Cultura

sexta-feira, 29 de março de 2013

A espetacularização da investigação criminal como rentável produto midiático



A organização e realização de espetáculos midiáticos que colocam no centro das atenções algum indivíduo objeto da investigação estatal não é novidade para o mundo, muito embora observemos com maior frequência modernamente no Brasil.

Vivenciamos uma reedição, revestida de aparente constitucionalidade, das famosas arenas romanas, mais comedidas, é claro, mas com sub-reptícia forma de atingir a dignidade humana.

O fato é que, a popularização do processo de investigação criminal transformou-se em rentável produto a diversos setores da mídia, que, muitas vezes, não se contentam em dar o fato, mas constroem suas versões, valoram as provas e proferem o veredito.

Tais métodos apresentam especial preocupação diante de uma população que, em geral, tem preguiça de pensar, de raciocinar, de elaborar suas próprias teses, ou seja, padecemos, volto a frisar, de um modo geral, de crônica falta de senso crítico e investigativo. Sob essa perspectiva, a apresentação de fórmulas prontas, seduz facilmente aos desavisados.

É inegável que a existência de um Estado Democrático de Direito, como previsto em nossa Constituição, pressupõe uma quantidade considerável de liberdades, dentre elas, a de expressão e informação. Assim como também não se pode negar que um processo de investigação criminal nesse mesmo Estado deve ter como regra a publicidade.

Por outro lado, tal Estado Democrático de Direito não se faz com garantias absolutas, inflexíveis, inexoráveis. O dinamismo das relações sociais nos apresenta constantemente colisões entre garantias fundamentais. Essas colisões, como sugere um dos mais influentes juristas alemães da atualidade, Robert Alexy, em sua “Teoria dos Princípios”, devem se resolver por sopesamentos ou ponderações.

Nesses casos, temos as liberdades de expressão e informação, cumulada com a regra da publicidade da investigação, frente à dignidade da pessoa humana e, mais especificamente, a presunção de inocência. O imenso aparato midiático com os fundamentos já citados e o investigado com suas garantias se contrapõem. A prevalência de um sobre o outro está vinculada aos limites do exercício desses direitos fundamentais no caso concreto.

Por certo, a espetacularização, com a construção implícita (quando não explícitas) de teses, na maioria das vezes desfavoráveis ao investigado, com a divulgação de protestos e cobranças sociais juridicamente descomprometidas, além de trechos descontextualizados de gravações ou outras provas desfavoráveis, extrapola e muito, os limites das garantias já expostas, que justificariam o trabalho da imprensa, atingindo, portanto, a dignidade humana e a presunção de inocência.

Um dos mais abalizados processualistas da nova geração, Gustavo Henrique Badaró, em seu “Direito Processual Penal”, publicado pela Elsevier em 2008, quando trata das garantias processuais e o sistema acusatório, é enfático ao afirmar que “o segredo é um mal que desnatura o processo, também é preciso tomar cuidado com a exasperação da publicidade processual.

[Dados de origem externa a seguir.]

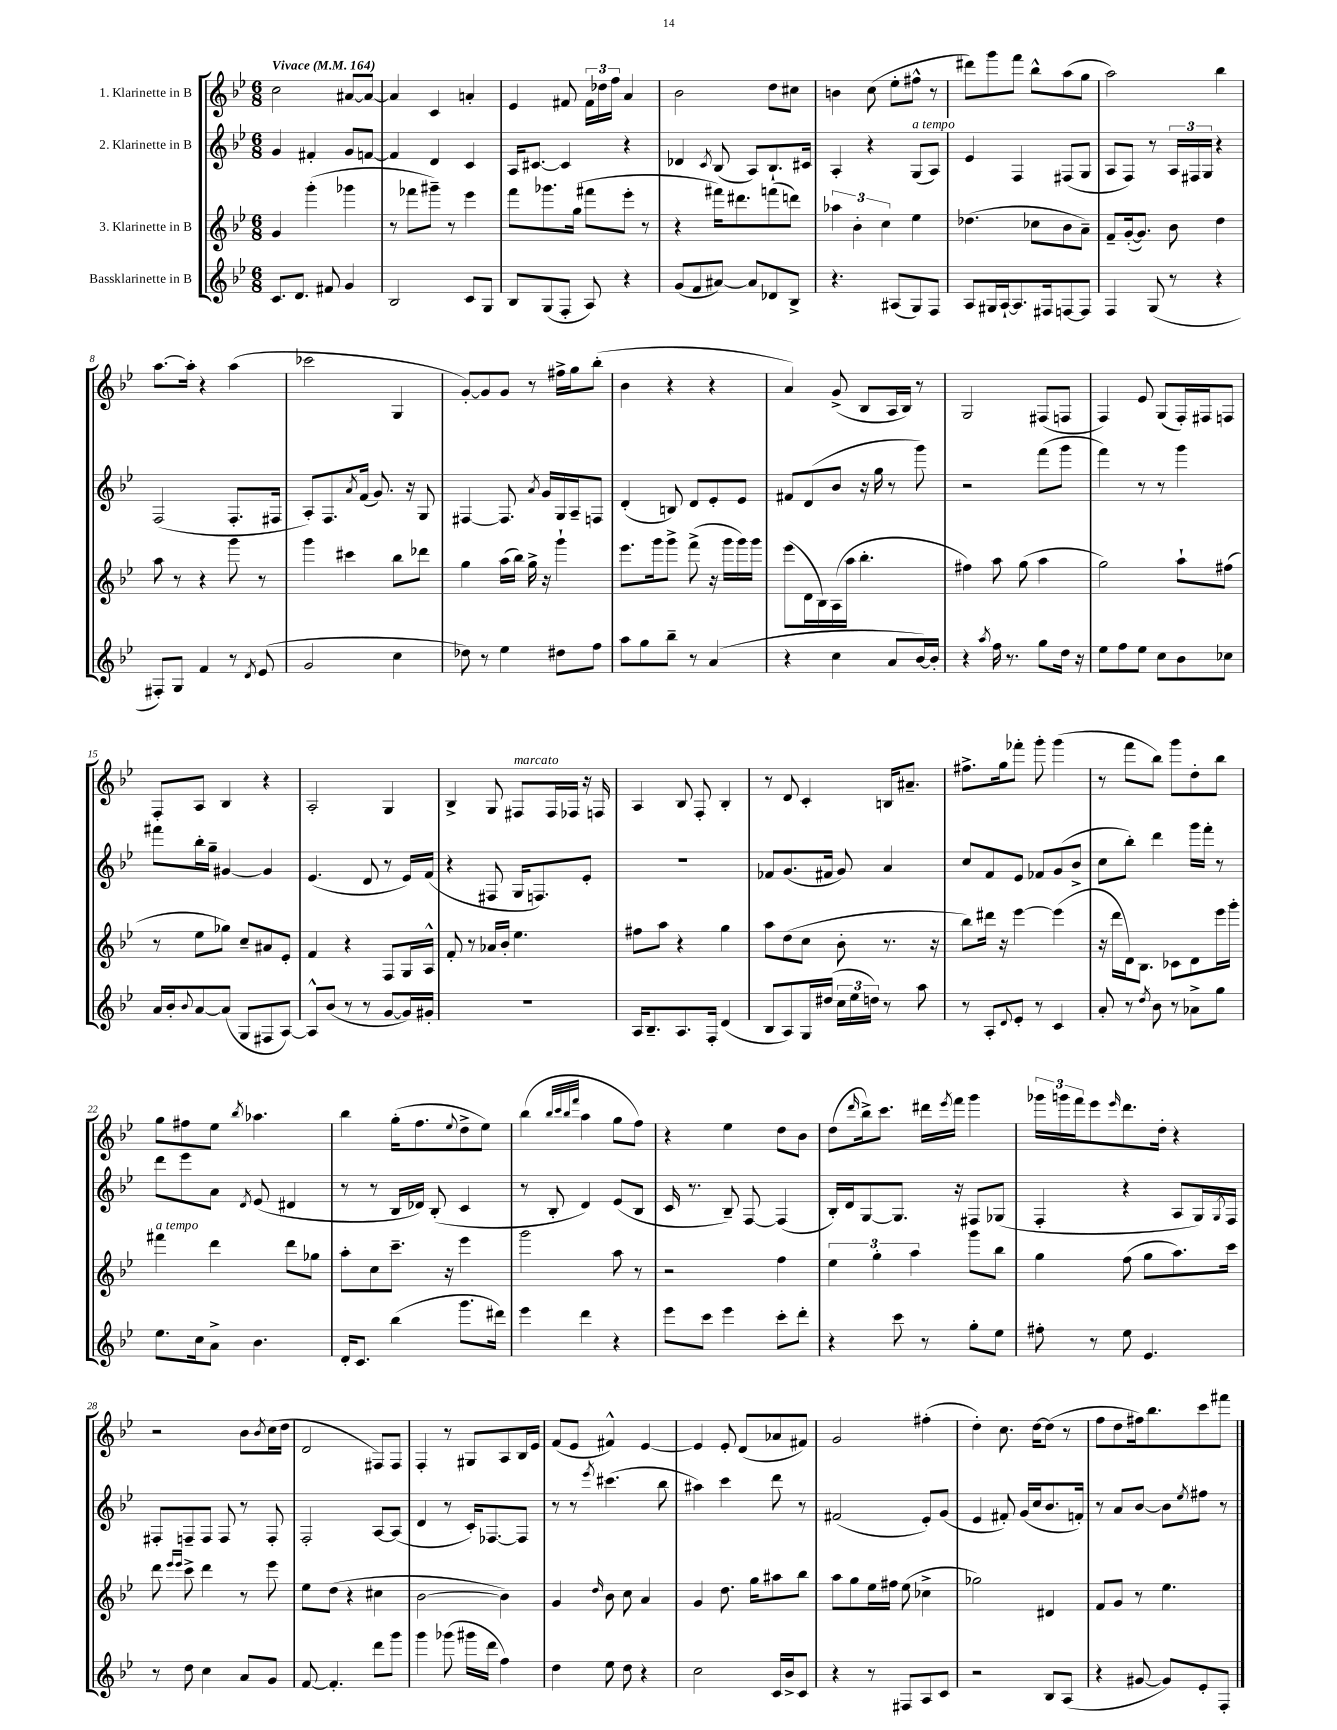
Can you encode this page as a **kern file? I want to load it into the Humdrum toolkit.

**kern	**kern	**kern	**kern
*staff4	*staff3	*staff2	*staff1
*clefG2	*clefG2	*clefG2	*clefG2
*k[b-e-]	*k[b-e-]	*k[b-e-]	*k[b-e-]
*M6/8	*M6/8	*M6/8	*M6/8
*MM164	*MM164	*MM164	*MM164
8.c/L	4g/	4g/	2cc\
8.d/J	.	.	.
.	(4ggg'\	4f#'/	.
8f#/	.	.	.
4g/	4ggg-\	8g/L	[8a#/L
.	.	[8f/J	8a#/_J
=	=	=	=
2B-/	8r	4f/]	4a#/]
.	8fff-\L	.	.
.	8ggg#~\J)	4d/	4c/
.	8r	.	.
8c/L	4eee-\	4c/	4a'/
8G/J	.	.	.
=	=	=	=
8B-/L	8fff\L	16A/LK	4e-/
.	.	[8.c#/J	.
(8G/	8.ggg-\	.	.
8F'/J	.	4c#/]	8f#/
.	(16gg\Jk	.	.
8A/)	8fff#\L	.	24f#\LL
.	.	.	24dd-\
.	.	.	24ff\JJ
4r	8eee-'\J	4r	4a/
.	8r	.	.
=	=	=	=
(8g/L	4r	4d-/	2b-\
8f/	.	.	.
.	.	8qc/	.
[8a#/J)	16fff#\LK)	(8B-/	.
.	8.ddd#\	.	.
8a#/]L	.	8A/L)	.
8d-/	(8fff\	8.B-`/	8dd\L
8B-^/J	8ddd\J)	.	8cc#\J
.	.	16c#/Jk	.
=	=	=	=
4.r	6aa-\	4A'/	4b\
.	6b-'\	.	.
.	.	4r	(8cc\
.	6cc\	.	.
(8A#/L	.	.	8ee-'\L
8G/)	4ee-\	(8G/L	8ff#^^\J
8F/J	.	8A/J)	8r
=	=	=	=
8A/L	(4.dd-\	4e-/	8ddd#\L)
16G#/L	.	.	8ggg\
[16A`/J	.	.	.
8.A/]	.	4F/	8fff\J
.	8cc-\L	.	8bb-^^\L
16F#/k	.	.	.
[8F/	8b-\	(8F#/L	(8aa\
8F/]J	8a~\J)	8G/J	8gg\J
=	=	=	=
4F/	8f~/L	8A/L	2aa\)
.	([16g'/k	8F/J)	.
.	8.g/]J)	.	.
(8G/	.	8r	.
8r	8b-\	24A/LL	.
.	.	24F#/	.
.	.	24G/JJ	.
4r	4dd\	4r	4bb-\
=	=	=	=
8F#'/L)	8aa\	(2F/	[8.aa\L
8G/J	8r	.	.
.	.	.	16aa'\]Jk
4f/	4r	.	4r
8r	8ggg\	8.F'/L	(4aa\
8qd/	.	.	.
(8e-/	8r	.	.
.	.	16F#/Jk	.
=	=	=	=
2g/	4ggg\	8A'/L)	2ccc-\
.	.	8.F/	.
.	4ccc#\	.	.
.	.	8qa/	.
.	.	(16f/Jk	.
.	.	8.g/)	.
4cc\	8bb-\L	.	4G/
.	.	16r	.
.	8ddd-\J	8G/	.
=	=	=	=
8dd-\)	4gg\	[4F#/	[8g'/L)
8r	.	.	8g/]
4ee-\	(16aa\LL	8.F#/]	8g/J
.	16bb-\JJ)	.	.
.	16gg^\	.	8r
.	.	8qa/	.
.	16r	16g/LL	.
8dd#\L	4ggg`\	16G/	16ff#^\LL
.	.	16A~/J	16gg\J
8ff\J	.	8F/J	(8bb-'\J
=	=	=	=
8aa\L	8.eee-\L	(4d'/	4b-\
8gg\	.	.	.
.	16ggg\k	.	.
8bb-~\J	8ggg^\J	8B/)	4r
8r	(8fff^\	8d/L	.
(4a/	16r	8e-'/	4r
.	16ggg\LL	.	.
.	16ggg\)	8e-/J	.
.	16ggg\JJ	.	.
=	=	=	=
4r	(8eee-\L	8f#/L	4a/)
.	16d\L	(8d/	.
.	16B-\)	.	.
4cc\	(16A\	8b-/J	(8g^/
.	16aa\JJ	.	.
.	4.bb-'\	16r	8B-/L
.	.	16gg\	.
8a/L	.	8r	16A/L
.	.	.	16B-/JJ)
[16b-/L)	.	8ggg\)	8r
16b-'/]JJ	.	.	.
=	=	=	=
4r	4ff#\)	2r	2G/
8qaa/	.	.	.
16ff\	8aa\	.	.
8.r	.	.	.
.	(8gg\	.	.
8gg\L	4aa\	(8fff\L	(8F#/L
16dd\Jk	.	8ggg\J	8F/J
16r	.	.	.
=	=	=	=
8ee-\L	2gg\)	4fff\)	4F/)
8ff\	.	.	.
8ee-\J	.	8r	8e-/
8cc\L	.	8r	(8G/L
8b-\	8aa`\L	4ggg\	16F'/L)
.	.	.	16F#/J
8cc-\J	(8ff#\J	.	8F/J
=	=	=	=
16a/LL	8r	8fff#\L	8F'/L
16b-'/J	.	.	.
8qqb-/	.	.	.
[8a/	8ee-\L	16bb-'\L	8A/J
.	.	16gg~\JJ	.
(8a/]J	8gg-\J)	[4g#/	4B-/
8G/L	8cc~/L	.	.
8F#/	8a#/	4g#/]	4r
[8A/J)	8e-'/J	.	.
=	=	=	=
8A^^/]L	4f/	(4.e-/	2A'/
(8b-/J	.	.	.
8r	4r	.	.
8r	.	8d/	.
[8g/L	8F/L	8r	4G/
16g/]L)	16G/L	16e-/LL)	.
16g#'/JJ	16A^^/JJ	(16f/JJ	.
=	=	=	=
2.r	8f'/	4r	4B-^/
.	8r	.	.
.	16a-/LL	8F#/	8G/
.	16b-'/JJ	.	.
.	4.ee-\	16G/LK	8F#/L
.	.	8.F/)	.
.	.	.	16F#/L
.	.	.	16F-/JJ
.	.	8e-'/J	16r
.	.	.	16F/
=	=	=	=
16A/LK	8ff#\L	2.r	4A/
8.B-~/	.	.	.
.	8aa\J	.	.
8.A/	4r	.	8B-/
.	.	.	8F'/
16F'/Jk	.	.	.
(4d/	4gg\	.	4B-'/
=	=	=	=
8B-/L	8aa\L	8f-/L	8r
8A/)	(8dd\	(8.g/	8d/
16G/L	8cc\J	.	4c'/
(16dd#/JJ	.	16f#/Jk	.
24cc\LL	8b-'\	8g/)	.
24ee-\	.	.	.
24dd\JJ)	.	.	.
8r	8.r	4a/	16B/LK
.	.	.	8.a#~/J
8aa\	.	.	.
.	16r	.	.
=	=	=	=
8r	8bb-\L)	8cc/L	8.ff#^\L
8A'/L	16ddd#\Jk	8f/	.
.	16r	.	16gg\k
8qqd/	.	.	.
8e-'/J	[4eee-\	8e-/J	8fff-'\J
8r	.	8f-/L	8ggg'\
4c/	(4eee-\]	(8g/	(4ggg\
.	.	8b-^/J	.
=	=	=	=
8a'/	16r	8cc\L	8r
.	16ddd\LL	.	.
8r	16d\J)	8bb-'\J)	8fff\L
.	8.B-\J	.	.
8qdd/	.	.	.
8b-\	.	4ddd\	8bb-\J)
8r	8c-\L	.	8ggg\L
8a-^\L	8d\	16ggg\LL	8dd'\
.	.	16fff'\JJ	.
8gg\J	16eee-\L	8r	8bb-\J
.	16ggg'\JJ	.	.
=	=	=	=
8.ee-\L	4fff#\	8ddd\L	8gg\L
.	.	8eee-\	8ff#\
16cc\k	.	.	.
8a^\J	4ddd\	8a\J	8ee-\J
.	.	8qd/	8qbb-/
4.b-\	.	(8e-/	4.aa-\
.	8ddd\L	4d#/	.
.	8gg-\J	.	.
=	=	=	=
16d'/LK	8aa'\L	8r	4bb-\
8.c/J	.	.	.
.	8cc\	8r	.
(4bb-\	8.ccc~\J	16B-/LL	(16gg'\LK
.	.	16d-/JJ)	8.ff\
.	.	(8B-'/	.
.	16r	.	.
.	.	.	8qqee-/
8.ggg\L	4eee-\	4c/	8dd^\
.	.	.	8ee-\J)
16ddd#\Jk)	.	.	.
=	=	=	=
4eee-\	2ggg\	8r	(4bb-\
.	.	8B-'/	.
.	.	.	32qqbb-/LLL
.	.	.	32qqccc/
.	.	.	32qqbb-/
.	.	.	32qqfff/JJJ
4ddd\	.	4d/)	4aa\
4r	8aa\	(8e-/L	8gg\L
.	8r	8B-/J	8ff\J)
=	=	=	=
8eee-\L	2r	16c/	4r
.	.	8.r	.
8ccc\J	.	.	.
4eee-\	.	8B-~/)	4ee-\
.	.	[8F/	.
8ccc'\L	4ff\	(4F/]	8dd\L
8ddd'\J	.	.	8b-\J
=	=	=	=
4r	6ee-\	16B-'/LL)	(8dd\L
.	.	16d/J	.
.	.	.	16qqddd/
.	.	[8G/	16bb-^\k)
.	6gg'\	.	.
.	.	.	8.ccc\J
8ccc\	.	8.G/]J	.
.	6aa\	.	.
8r	.	.	16ddd#\LL
.	.	.	8qeee-/
.	.	16r	16fff\JJ
8gg'\L	8ggg\L	8F#/L	4ggg\
8ee-\J	8bb-\J	(8G-/J	.
=	=	=	=
8ff#'\	4gg\	4F'/	24ggg-\LL
.	.	.	24ggg\
.	.	.	24fff\J
8r	.	.	8eee-\
.	.	.	16qqeee-/
8ee-\	(8ff\	4r	8.ddd\
4.e-/	8gg\L	.	.
.	.	.	16dd'\Jk
.	8.aa\)	8A/L	4r
.	.	16G/L)	.
.	.	8qG/	.
.	16ccc\Jk	16F/JJ	.
=	=	=	=
8r	8ddd\	8F#'/L	2r
.	16qqeee-/LL	.	.
.	16qqeee-/JJ	.	.
8dd\	8ccc^\	8F~/	.
4cc\	4ddd\	8F/J	.
.	.	8F/	.
8a/L	8r	8r	8b-\L
.	.	.	8qb-/
8g/J	8eee-\	8F'/	(16cc\L
.	.	.	16dd\JJ
=	=	=	=
[8f/	8ee-\L	2F'/	2d/
4.f'/]	(8dd\J	.	.
.	4r	.	.
8ddd\L	4cc#\	[8A/L	8F#/L)
8ggg\J	.	(8A/]J	8F#/J
=	=	=	=
4ggg\	[2b-\	4d/	4F'/
(8ggg-\	.	8r	8r
16ggg#\LL	.	16c'/LK)	8G#/L
16ddd\JJ	.	[8.F-/	.
4ff\)	4b-\])	.	8A/
.	.	8F-/]J	16B-/L
.	.	.	16e-/JJ
=	=	=	=
4dd\	4g/	8r	(8f/L
.	.	8r	8e-/J
.	16qqdd/	8qeee-/	.
8ee-\	8b-\	(4.ccc#\	4f#^^/)
8dd\	8cc\	.	.
4r	4a/	.	[4e-/
.	.	8bb-\	.
=	=	=	=
2cc\	4g/	4aa#\)	4e-/]
.	8.dd\	4ccc\	8e-'/
.	.	.	(8d/L
.	16gg\LK	.	.
16c/LL	8aa#\	8ddd\	8a-/
16b-^/J	.	.	.
8c/J	8bb-\J	8r	8f#/J)
=	=	=	=
4r	8aa\L	(2f#/	2g/
.	8gg\	.	.
8r	16ee-\L	.	.
.	16ff#\JJ	.	.
8F#/L	(8ee-\	.	.
8A/	4cc-^\	8e-'/L)	(4ff#'\
8c/J	.	(8g/J	.
=	=	=	=
2r	2gg-\)	4e-/	4dd'\)
.	.	8f#'/)	8.cc\
.	.	(16g/LL	.
.	.	16cc/J	[16dd\LK
8B-/L	4d#/	8.b-/	(8dd\]J
(8A/J	.	.	8r
.	.	16f'/Jk)	.
=	=	=	=
4r	8f/L	8r	8ff\L
.	8g/J	8a/L	8dd\
[8g#/	8r	[8b-/J	16ff#\k)
.	.	.	8.bb-\
8g#/]L)	4.ee-\	8b-\]L	.
.	.	8qee-/	.
8e-'/	.	8ff#\J	8ccc\
8F'/J	.	8r	8fff#\J
==	==	==	==
*-	*-	*-	*-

O strepitus fori pode causar danos irreparáveis o acusado e às vítimas. O forte sensacionalismo pode levar a um seriíssimo comprometimento da serenidade do julgador que, em casos extremos, pode levar até mesmo à perda da imparcialidade, por força da sugestionabilidade e, até mesmo, por que não se dizer, de verdadeira coação que a mídia pode exercer sobre o julgador”.

Serenidade deve ser, portanto, o clima da marcha processual. As vítimas, ou seus familiares, geralmente movidos por um justo sentimento de vingança, não podem, nem devem, contaminar as investigações. E é justamente aqui que a exposição midiática desmedida potencializa esses efeitos nocivos às finalidades do processo penal, pois agrega a essas cobranças a pressão de grande parte da sociedade por vezes descomprometida com fundamentos jurídicos.

No processo penal devem prevalecer os argumentos fáticos e jurídicos, cujas valorações não devem perpassar por sentimentos de amor, paixão, ódio ou vingança. O tratamento dos males causados pelo suposto evento criminoso deverá ser realizado por outras áreas das ciências humanas. A psicologia, por exemplo, pode dar sua contribuição com maior efetividade aos traumas verificados na vítima.

A busca desenfreada por audiência em um mercado altamente competitivo e acessível a todos, com ou sem qualificação, tem nos apresentado um deprimente quadro de desrespeito aos mais evidentes direitos fundamentais. Esse tipo de comportamento é prejudicial à própria mídia.

Por fim, relativizar demasiadamente direitos fundamentais em nome da informação é admitir, por outro lado, que àquelas que garantem o exercício de produção e divulgação da informação também podem ser flexibilizadas (ou desrespeitadas) com a mesma intensidade.